Comment identifier la pathologie

Pour identifier cette pathologie, plusieurs types de recherche sont utilisés:

  • L'examen par microscopie optique des cellules de la salive permet la détection de cellules agrandies présentant des inclusions intranucléaires dans un environnement étranger.
  • Semer de la salive, de l'urine, des expectorations et un frottis pharyngé pour diagnostiquer ce virus et détecter le site principal de sa localisation.
  • L'analyse sur la réaction en chaîne de la polymérase, permettant d'isoler le matériel génétique viral et la quantité de CMV dans le plasma sanguin.
  • Un test sanguin pour le CMV détermine les anticorps, qui peuvent être utilisés pour déterminer le type d'infection (primaire ou secondaire) et le degré de résistance de l'infection par l'organisme. Cette méthode vous permet de diagnostiquer la maladie 5 jours avant l’apparition des premières manifestations de la maladie et de prendre des mesures thérapeutiques opportunes.

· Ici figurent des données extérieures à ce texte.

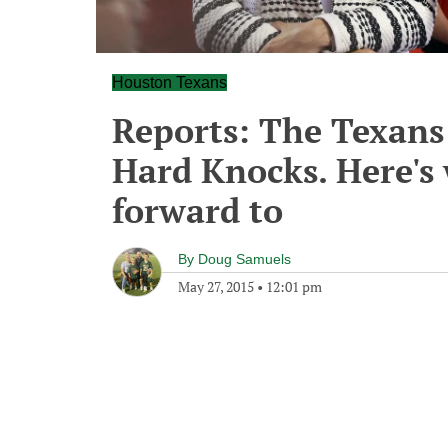
Houston Texans
Reports: The Texans 
Hard Knocks. Here's
forward to
By
Doug Samuels
May 27, 2015
•
12:01 pm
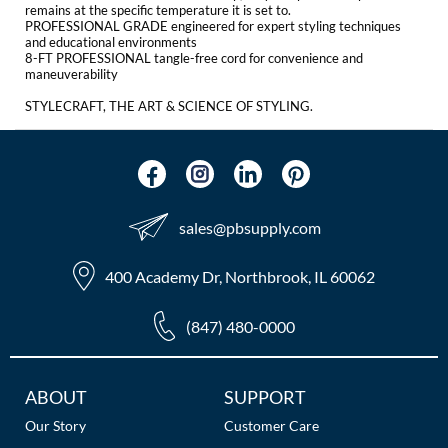
The Color Caddy
remains at the specific temperature it is set to.
PROFESSIONAL GRADE engineered for expert styling techniques
and educational environments
UNITE
8-FT PROFESSIONAL tangle-free cord for convenience and
maneuverability
STYLECRAFT, THE ART & SCIENCE OF STYLING.
sales​@pbsupply.com
400 Academy Dr, Northbrook, IL 60062
(847) 480-0000
Additional
ABOUT
SUPPORT
Links
Our Story
Customer Care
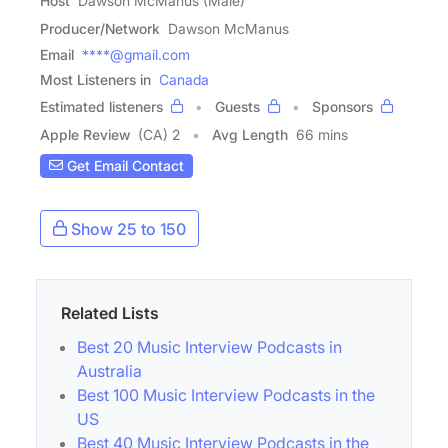
Host
Dawson McManus (Male)
Producer/Network
Dawson McManus
Email
****@gmail.com
Most Listeners in
Canada
Estimated listeners
Guests
Sponsors
Apple Review
(CA) 2
Avg Length
66 mins
Get Email Contact
Show 25 to 150
Related Lists
Best 20 Music Interview Podcasts in
Australia
Best 100 Music Interview Podcasts in the
US
Best 40 Music Interview Podcasts in the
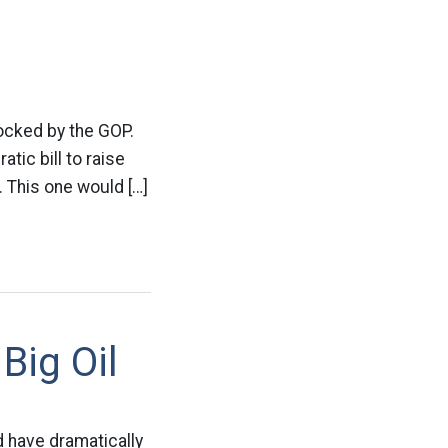
blocked by the GOP.
tic bill to raise
n. This one would […]
Big Oil
d have dramatically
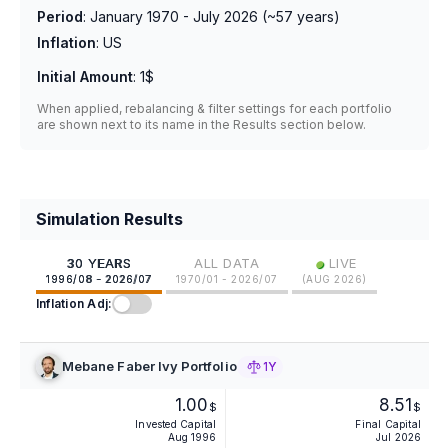
Period
:
January 1970 - July 2026
(~
57
years)
Inflation
:
US
Initial Amount
:
1$
When applied, rebalancing & filter settings for each portfolio
are shown next to its name in the Results section below.
Simulation Results
•
30 YEARS
ALL DATA
LIVE
1996/08 - 2026/07
1970/01 - 2026/07
(
AUG 2026
)
Inflation Adj:
Mebane Faber Ivy Portfolio
1Y
1.00
8.51
$
$
Invested Capital
Final Capital
Aug 1996
Jul 2026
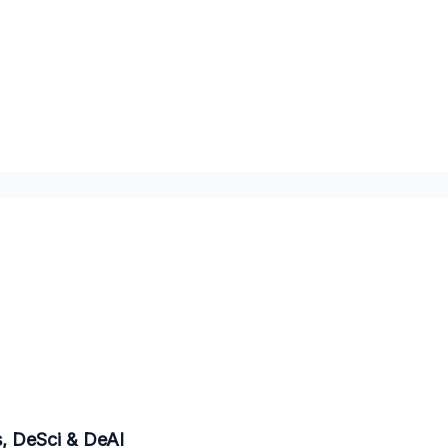
eyond Bitcoin - DePINs, DeSci & DeAI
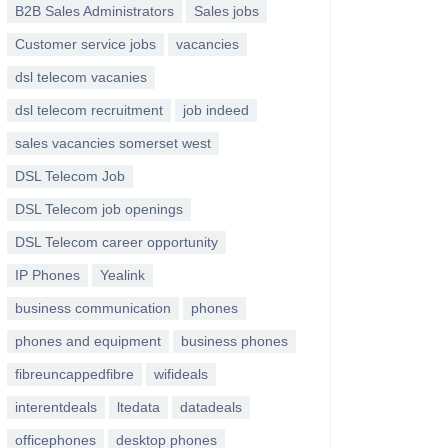
B2B Sales Administrators
Sales jobs
Customer service jobs
vacancies
dsl telecom vacanies
dsl telecom recruitment
job indeed
sales vacancies somerset west
DSL Telecom Job
DSL Telecom job openings
DSL Telecom career opportunity
IP Phones
Yealink
business communication
phones
phones and equipment
business phones
fibreuncappedfibre
wifideals
interentdeals
ltedata
datadeals
officephones
desktop phones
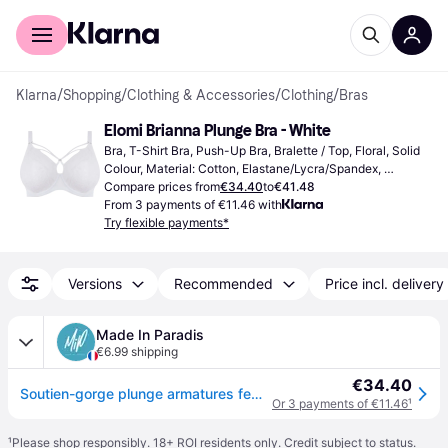
For shoppers
For business
Klarna
/
Shopping
/
Clothing & Accessories
/
Clothing
/
Bras
Elomi Brianna Plunge Bra - White
Bra, T-Shirt Bra, Push-Up Bra, Bralette / Top, Floral, Solid 
Colour, Material: Cotton, Elastane/Lycra/Spandex, 
Polyester, Nylon, Lace, Polyamide, Underwire, Non-
Compare prices from
€34.40
to
€41.48
Padded, Adjustable Straps
From 3 payments of €11.46 with
Try flexible payments*
Versions
Recommended
Price incl. delivery
Made In Paradis
€6.99 shipping
€34.40
Soutien-gorge plunge armatures femme Elomi Brianna - Blanc
Or 3 payments of €11.46
¹
¹
Please shop responsibly. 18+ ROI residents only. Credit subject to status.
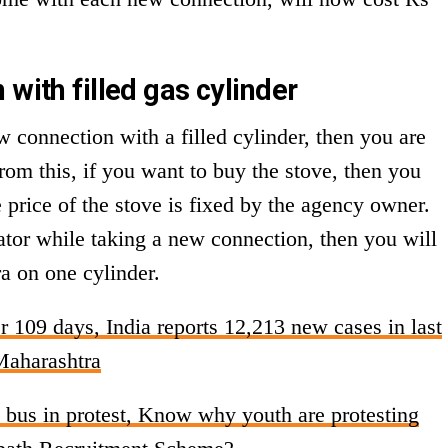
 with filled gas cylinder
w connection with a filled cylinder, then you are
rom this, if you want to buy the stove, then you
price of the stove is fixed by the agency owner.
ator while taking a new connection, then you will
ra on one cylinder.
r 109 days, India reports 12,213 new cases in last
Maharashtra
e bus in protest, Know why youth are protesting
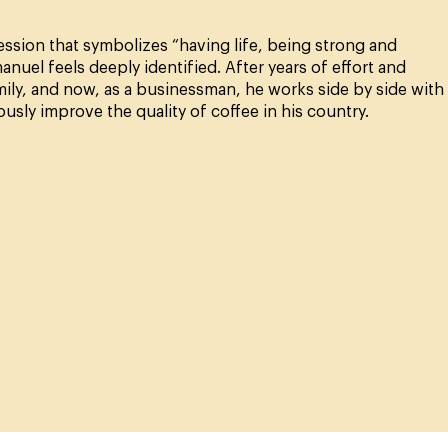
ion that symbolizes “having life, being strong and
uel feels deeply identified. After years of effort and
mily, and now, as a businessman, he works side by side with
ly improve the quality of coffee in his country.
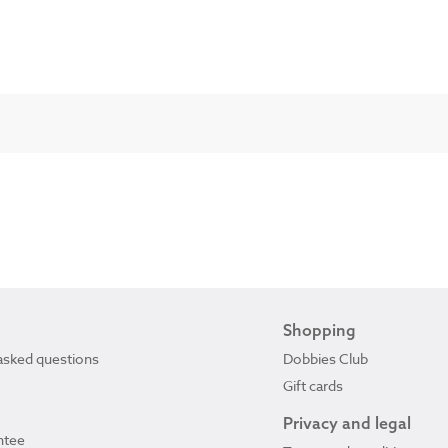
Shopping
asked questions
Dobbies Club
Gift cards
Privacy and legal
ntee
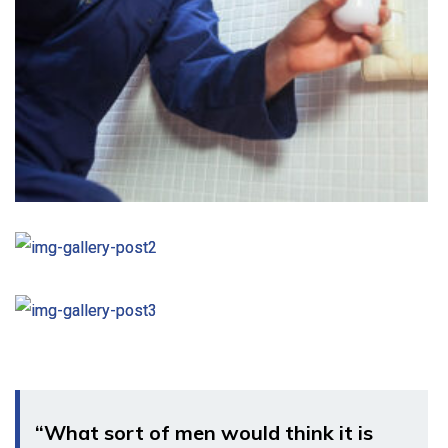
“What sort of men would think it is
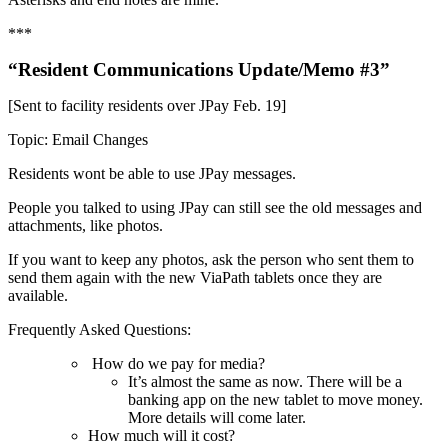
***
“Resident Communications Update/Memo #3”
[Sent to facility residents over JPay Feb. 19]
Topic: Email Changes
Residents wont be able to use JPay messages.
People you talked to using JPay can still see the old messages and
attachments, like photos.
If you want to keep any photos, ask the person who sent them to
send them again with the new ViaPath tablets once they are
available.
Frequently Asked Questions:
How do we pay for media?
It’s almost the same as now. There will be a
banking app on the new tablet to move money.
More details will come later.
How much will it cost?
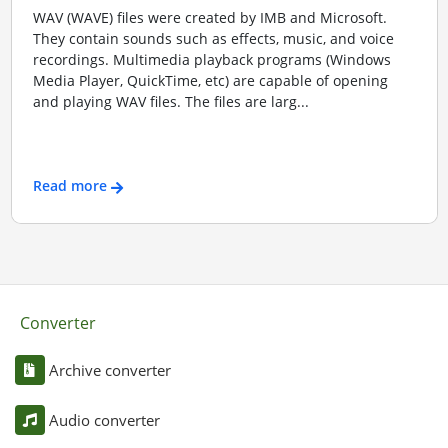
WAV (WAVE) files were created by IMB and Microsoft.
They contain sounds such as effects, music, and voice
recordings. Multimedia playback programs (Windows
Media Player, QuickTime, etc) are capable of opening
and playing WAV files. The files are larg...
Read more
Converter
Archive converter
Audio converter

Les tests de sang à cytomégalovirus sont motivés par les conditions suivantes:

  • période de gestation chez les femmes;
  • état fébrile du patient, sans raison apparente;
  • insuffisance placentaire;
  • la présence de symptômes d'infection intra-utérine du fœtus;
  • fausses couches persistantes;

Que signifie le résultat?

Parmi les études susmentionnées, l’analyse des anticorps revêt une grande importance (toutes les femmes enceintes le prennent).

Lors du déchiffrement des données de recherche, il est nécessaire de connaître la quantité d’anticorps IgG et IgM et leur rapport:

  1. IgG fait référence à la durée de la maladie, à l'activité d'une infection acquise et vous permet d'identifier l'antigène et les zones apparentées dans les leucocytes sanguins. Le nombre de ces sites vous permet de définir le degré d'avidité.
  2. IgM indique un début aigu de la maladie.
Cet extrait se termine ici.